Vitexin attenuates gastric precancerous lesions with EGFR as a potential target based on network pharmacology and molecular simulations.

Precancerous gastric lesions (PLGC) represent a critical transitional stage toward gastric cancer, yet effective interventions to halt progression remain limited. Vitexin, a naturally occurring flavonoid, exhibits anti-cancer potential; however, its molecular targets and mechanisms in PLGC have not been fully defined. This study aimed to elucidate the targets and mechanisms of vitexin against PLGC using an integrative strategy combining network pharmacology, molecular docking/molecular dynamics (MD), and cellular validation. Putative targets of vitexin and PLGC-associated genes were intersected to obtain 33 common targets, followed by protein-protein interaction network construction and pathway enrichment analyses. Molecular docking was performed against core targets, and MD simulations were conducted to assess the stability of the EGFR-vitexin complex. In vitro validation was carried out in MNNG-induced MC cells using cell viability, migration, and invasion assays, phase-contrast imaging, and immunofluorescence staining of EGFR and E-cadherin. Network analysis highlighted CCND1, EGFR, and ABL1 as central nodes and implicated oncogenic programs including cell-cycle regulation and PI3K-Akt signaling pathway. Docking suggested favorable binding of vitexin to the core targets. MD simulations further supported a stable binding mode of vitexin within the EGFR pocket over 100 ns with preserved global compactness; a late-stage conformational adaptation accompanied by hydrogen-bond network reorganization was observed without signs of global unfolding. Functionally, vitexin reduced MC cell viability in a dose-dependent manner, reaching ~ 50% inhibition at 20 μM, and significantly suppressed cell migration and invasion. Immunofluorescence demonstrated decreased EGFR expression and altered membrane localization, together with restored E-cadherin expression and membrane localization, suggesting a shift toward an epithelial phenotype. Vitexin inhibits PLGC-associated malignant phenotypes through multi-target modulation. Among the identified candidates, EGFR may serve as a putative and functionally relevant target, while modulation of EGFR-associated signaling together with restoration of E-cadherin may contribute to the reversal of EMT-related phenotypes. These findings provide mechanistic and structural support for the further preclinical evaluation of vitexin in preventing gastric cancer progression.

■ Entries shown ■

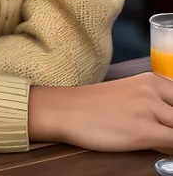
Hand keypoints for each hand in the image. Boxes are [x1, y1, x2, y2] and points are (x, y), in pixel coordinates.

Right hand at [29, 72, 172, 152]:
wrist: (67, 110)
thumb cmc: (94, 106)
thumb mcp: (131, 96)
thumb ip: (156, 106)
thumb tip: (171, 127)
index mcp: (152, 80)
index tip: (170, 123)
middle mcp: (153, 90)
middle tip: (165, 134)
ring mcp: (148, 109)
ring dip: (172, 138)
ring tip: (159, 141)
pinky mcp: (142, 130)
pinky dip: (171, 150)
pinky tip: (161, 150)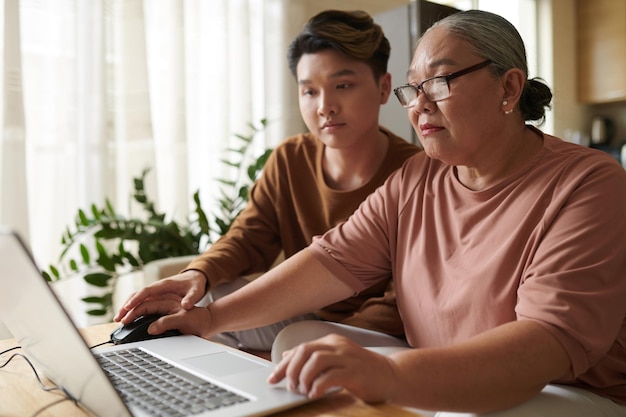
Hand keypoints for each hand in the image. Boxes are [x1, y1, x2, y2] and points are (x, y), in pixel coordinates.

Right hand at [114, 269, 206, 323]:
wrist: (196, 278)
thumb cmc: (195, 284)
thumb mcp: (196, 291)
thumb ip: (191, 298)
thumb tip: (186, 305)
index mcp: (164, 285)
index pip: (147, 291)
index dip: (137, 299)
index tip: (128, 307)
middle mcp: (157, 287)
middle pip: (137, 295)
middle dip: (126, 306)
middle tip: (118, 318)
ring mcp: (155, 291)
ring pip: (136, 298)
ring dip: (127, 307)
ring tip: (118, 320)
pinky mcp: (155, 295)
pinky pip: (141, 301)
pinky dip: (132, 308)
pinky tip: (128, 317)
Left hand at [268, 334, 397, 402]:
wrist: (392, 376)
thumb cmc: (362, 371)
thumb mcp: (335, 359)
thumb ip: (314, 357)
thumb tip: (288, 356)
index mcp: (331, 341)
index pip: (300, 348)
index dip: (283, 364)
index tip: (273, 379)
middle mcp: (337, 346)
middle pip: (305, 351)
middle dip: (291, 370)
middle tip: (289, 387)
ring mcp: (347, 357)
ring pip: (316, 360)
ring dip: (304, 377)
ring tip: (302, 391)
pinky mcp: (355, 372)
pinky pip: (331, 376)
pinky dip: (318, 386)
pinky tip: (314, 394)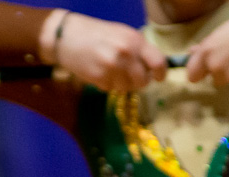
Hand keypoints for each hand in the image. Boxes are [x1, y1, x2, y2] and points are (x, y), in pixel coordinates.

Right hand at [49, 12, 167, 93]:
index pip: (157, 62)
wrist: (68, 36)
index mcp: (135, 40)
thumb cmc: (97, 34)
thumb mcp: (122, 35)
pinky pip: (111, 89)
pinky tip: (99, 72)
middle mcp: (126, 53)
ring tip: (111, 71)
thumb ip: (138, 50)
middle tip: (130, 77)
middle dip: (138, 82)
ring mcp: (113, 66)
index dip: (160, 73)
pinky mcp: (99, 77)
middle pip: (142, 80)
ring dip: (121, 84)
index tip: (158, 78)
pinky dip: (107, 84)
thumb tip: (151, 69)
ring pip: (126, 88)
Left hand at [185, 3, 228, 85]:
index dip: (198, 73)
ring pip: (228, 80)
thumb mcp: (222, 33)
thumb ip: (206, 46)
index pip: (192, 75)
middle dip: (220, 73)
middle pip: (213, 79)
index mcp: (206, 52)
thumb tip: (191, 52)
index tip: (203, 72)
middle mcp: (215, 66)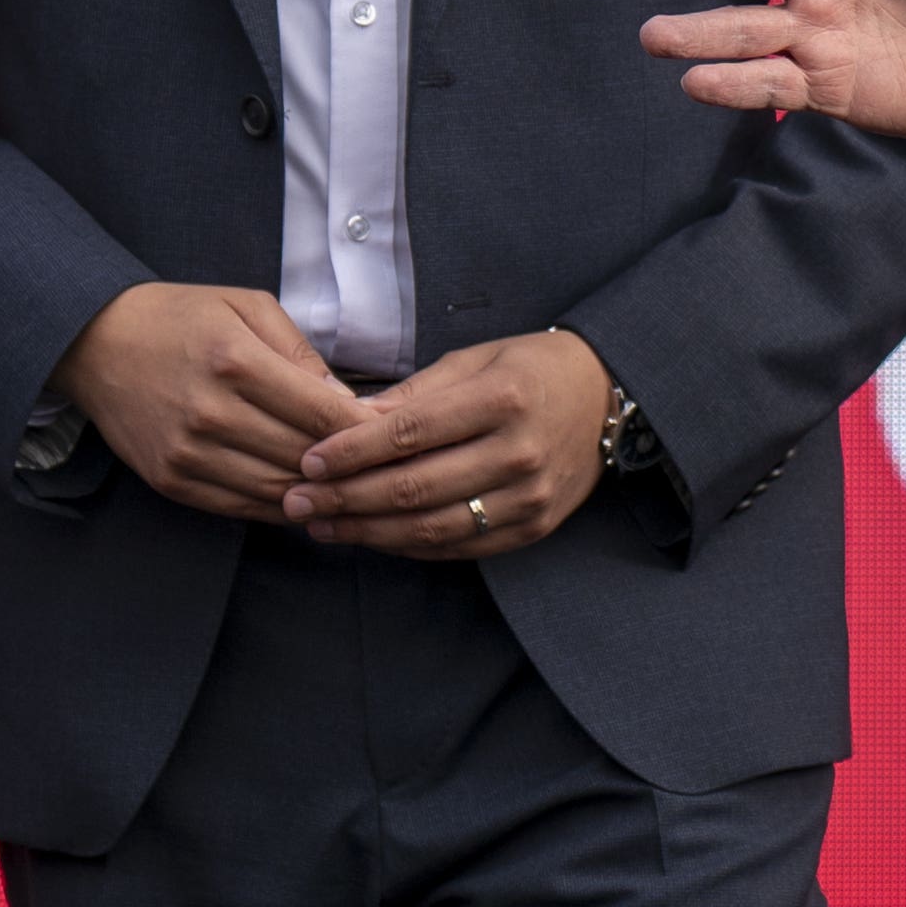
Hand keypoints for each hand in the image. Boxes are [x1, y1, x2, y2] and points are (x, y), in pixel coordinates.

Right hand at [56, 284, 370, 519]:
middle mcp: (210, 413)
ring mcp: (187, 453)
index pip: (321, 414)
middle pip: (303, 458)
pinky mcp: (171, 480)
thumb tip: (348, 403)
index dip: (366, 431)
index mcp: (234, 362)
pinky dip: (279, 506)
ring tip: (352, 486)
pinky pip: (240, 507)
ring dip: (319, 494)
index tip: (394, 435)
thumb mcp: (247, 307)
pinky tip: (304, 497)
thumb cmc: (181, 317)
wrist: (97, 343)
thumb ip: (301, 353)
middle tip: (383, 467)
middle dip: (351, 467)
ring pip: (276, 490)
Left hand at [290, 329, 610, 560]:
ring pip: (432, 526)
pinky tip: (372, 537)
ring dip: (368, 531)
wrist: (607, 398)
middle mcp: (519, 452)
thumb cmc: (530, 370)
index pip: (410, 433)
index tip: (309, 461)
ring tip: (323, 526)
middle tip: (298, 501)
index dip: (353, 451)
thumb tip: (346, 423)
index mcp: (502, 398)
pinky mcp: (534, 527)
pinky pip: (460, 547)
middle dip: (347, 498)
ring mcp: (530, 497)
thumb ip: (413, 394)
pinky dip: (409, 546)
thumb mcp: (475, 359)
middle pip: (415, 486)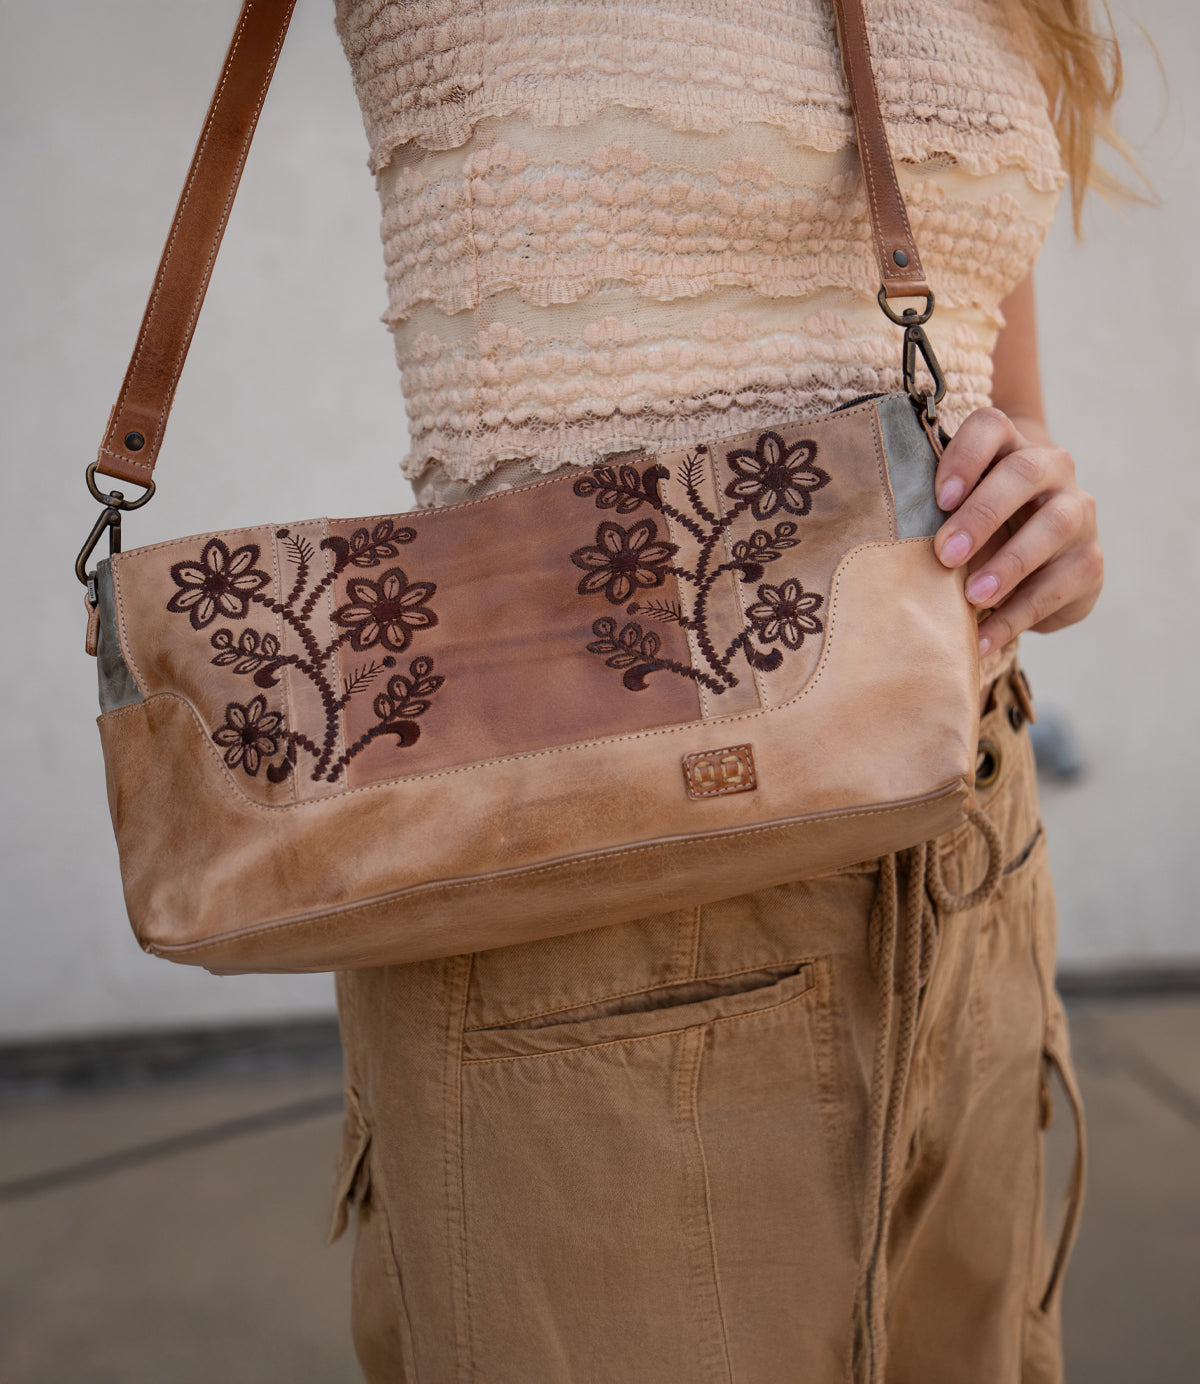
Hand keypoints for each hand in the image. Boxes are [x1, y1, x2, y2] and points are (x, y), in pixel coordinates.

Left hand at [932, 407, 1103, 656]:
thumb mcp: (954, 516)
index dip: (965, 457)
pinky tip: (982, 641)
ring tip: (973, 598)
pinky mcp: (1089, 562)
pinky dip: (1016, 617)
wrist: (1040, 563)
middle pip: (1023, 473)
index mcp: (1009, 446)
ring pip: (1053, 527)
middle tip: (945, 554)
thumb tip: (877, 543)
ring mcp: (1077, 512)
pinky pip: (1057, 587)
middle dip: (982, 514)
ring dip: (1009, 564)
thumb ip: (928, 514)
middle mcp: (1051, 469)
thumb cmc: (978, 531)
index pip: (991, 427)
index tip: (938, 498)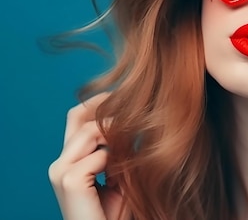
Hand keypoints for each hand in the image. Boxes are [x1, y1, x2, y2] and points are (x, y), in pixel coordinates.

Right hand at [49, 92, 125, 219]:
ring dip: (116, 140)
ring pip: (91, 131)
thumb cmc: (115, 212)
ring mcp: (60, 171)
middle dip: (109, 114)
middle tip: (133, 117)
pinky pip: (100, 156)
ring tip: (128, 157)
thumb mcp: (120, 172)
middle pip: (80, 117)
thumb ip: (118, 147)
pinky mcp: (69, 181)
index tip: (125, 95)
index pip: (77, 116)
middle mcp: (60, 163)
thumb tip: (131, 113)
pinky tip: (118, 180)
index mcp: (69, 159)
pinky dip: (115, 163)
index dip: (99, 101)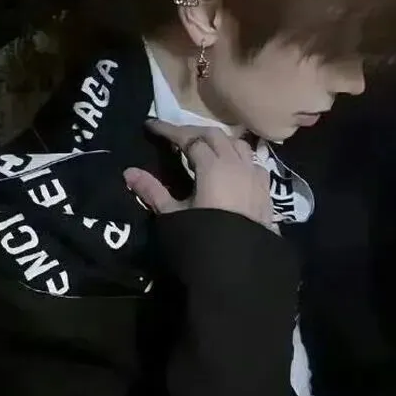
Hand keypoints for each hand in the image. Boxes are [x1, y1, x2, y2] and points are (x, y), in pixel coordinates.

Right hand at [124, 122, 272, 227]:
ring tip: (204, 150)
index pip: (189, 138)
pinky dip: (239, 158)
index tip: (152, 126)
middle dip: (194, 133)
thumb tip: (129, 172)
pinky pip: (254, 163)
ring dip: (220, 142)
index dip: (170, 131)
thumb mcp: (173, 216)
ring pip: (238, 146)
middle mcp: (237, 165)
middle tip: (175, 138)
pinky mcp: (265, 192)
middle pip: (216, 136)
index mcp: (213, 166)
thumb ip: (153, 191)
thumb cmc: (202, 240)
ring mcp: (255, 177)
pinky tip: (232, 168)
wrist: (240, 269)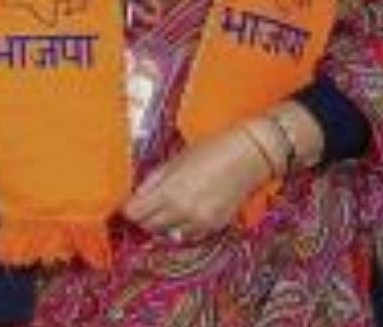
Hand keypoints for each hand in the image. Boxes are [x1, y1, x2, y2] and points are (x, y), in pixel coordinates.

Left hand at [122, 124, 273, 239]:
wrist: (251, 155)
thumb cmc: (214, 148)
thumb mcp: (178, 158)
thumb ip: (154, 180)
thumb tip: (136, 196)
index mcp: (170, 191)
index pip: (134, 213)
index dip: (130, 207)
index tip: (133, 202)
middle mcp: (183, 211)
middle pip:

■ Prompt ■
Can you write out the whole abstract above on vitexin and gastric precancerous lesions, word for word, from the title through the last sentence?

■ Answer to this exercise ■
Vitexin attenuates gastric precancerous lesions with EGFR as a potential target based on network pharmacology and molecular simulations.

Precancerous gastric lesions (PLGC) represent a critical transitional stage toward gastric cancer, yet effective interventions to halt progression remain limited. Vitexin, a naturally occurring flavonoid, exhibits anti-cancer potential; however, its molecular targets and mechanisms in PLGC have not been fully defined. This study aimed to elucidate the targets and mechanisms of vitexin against PLGC using an integrative strategy combining network pharmacology, molecular docking/molecular dynamics (MD), and cellular validation. Putative targets of vitexin and PLGC-associated genes were intersected to obtain 33 common targets, followed by protein-protein interaction network construction and pathway enrichment analyses. Molecular docking was performed against core targets, and MD simulations were conducted to assess the stability of the EGFR-vitexin complex. In vitro validation was carried out in MNNG-induced MC cells using cell viability, migration, and invasion assays, phase-contrast imaging, and immunofluorescence staining of EGFR and E-cadherin. Network analysis highlighted CCND1, EGFR, and ABL1 as central nodes and implicated oncogenic programs including cell-cycle regulation and PI3K-Akt signaling pathway. Docking suggested favorable binding of vitexin to the core targets. MD simulations further supported a stable binding mode of vitexin within the EGFR pocket over 100 ns with preserved global compactness; a late-stage conformational adaptation accompanied by hydrogen-bond network reorganization was observed without signs of global unfolding. Functionally, vitexin reduced MC cell viability in a dose-dependent manner, reaching ~ 50% inhibition at 20 μM, and significantly suppressed cell migration and invasion. Immunofluorescence demonstrated decreased EGFR expression and altered membrane localization, together with restored E-cadherin expression and membrane localization, suggesting a shift toward an epithelial phenotype. Vitexin inhibits PLGC-associated malignant phenotypes through multi-target modulation. Among the identified candidates, EGFR may serve as a putative and functionally relevant target, while modulation of EGFR-associated signaling together with restoration of E-cadherin may contribute to the reversal of EMT-related phenotypes. These findings provide mechanistic and structural support for the further preclinical evaluation of vitexin in preventing gastric cancer progression.